◆ What to work on
Please swap each "value" for "amount" throughout the material below and write it out again with nothing else changed. Leave the pictures out.

◆ The input
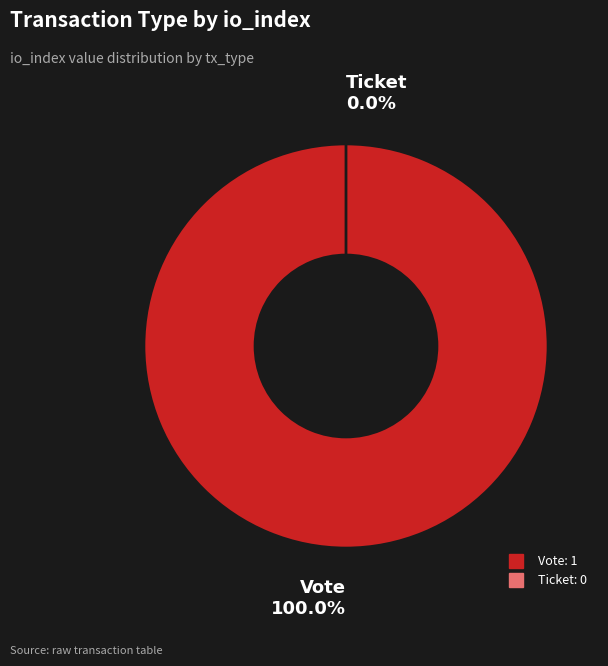

True or false: Ticket accounts for 8% of the total.

False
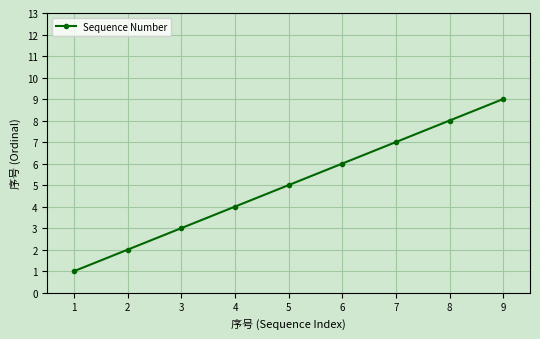

What is the value of the 5th point from the left?

5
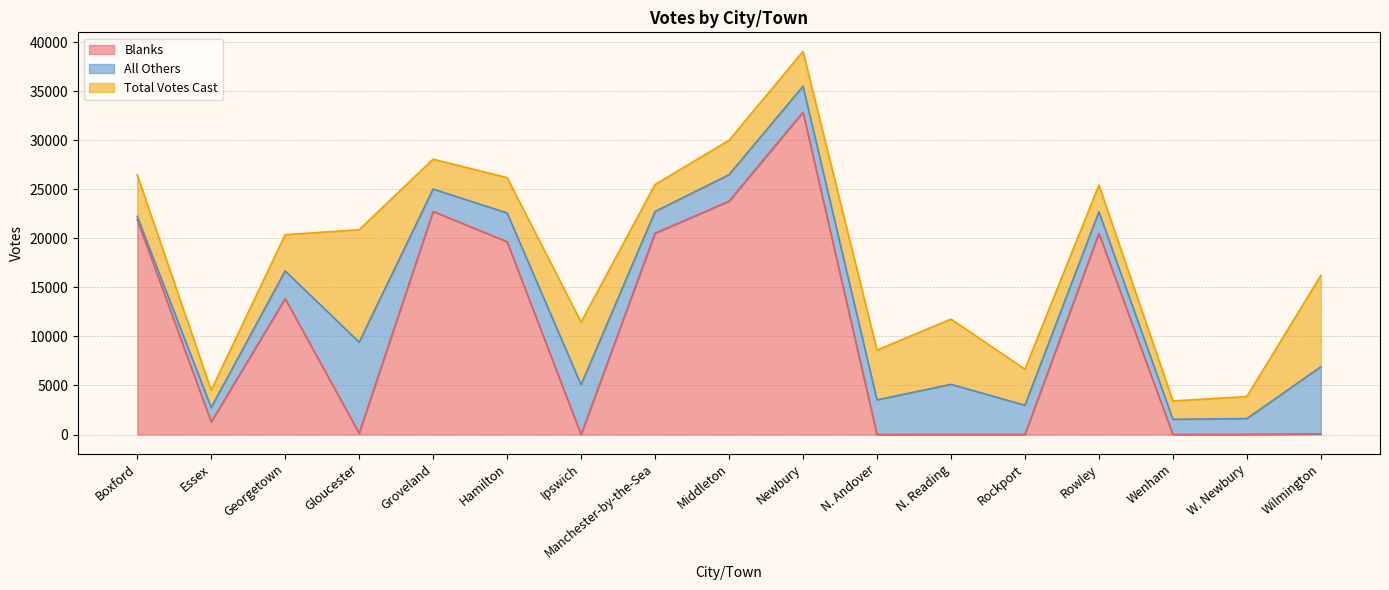

What are all the series names shown in the legend?

Blanks, All Others, Total Votes Cast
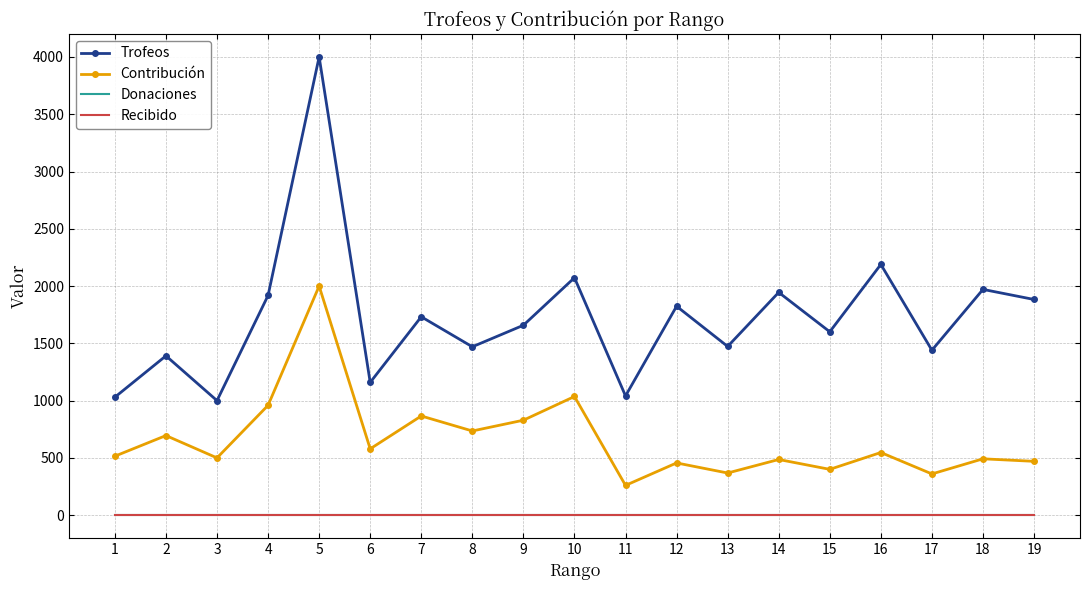

Is the value of Donaciones at 12 greater than the value of Contribución at 4?

No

◆ Exercise output
True or false: Ticket accounts for 8% of the total.

False

What is the amount of the 5th point from the left?

5

What are all the series names shown in the legend?

Blanks, All Others, Total Votes Cast

Is the amount of Donaciones at 12 greater than the amount of Contribución at 4?

No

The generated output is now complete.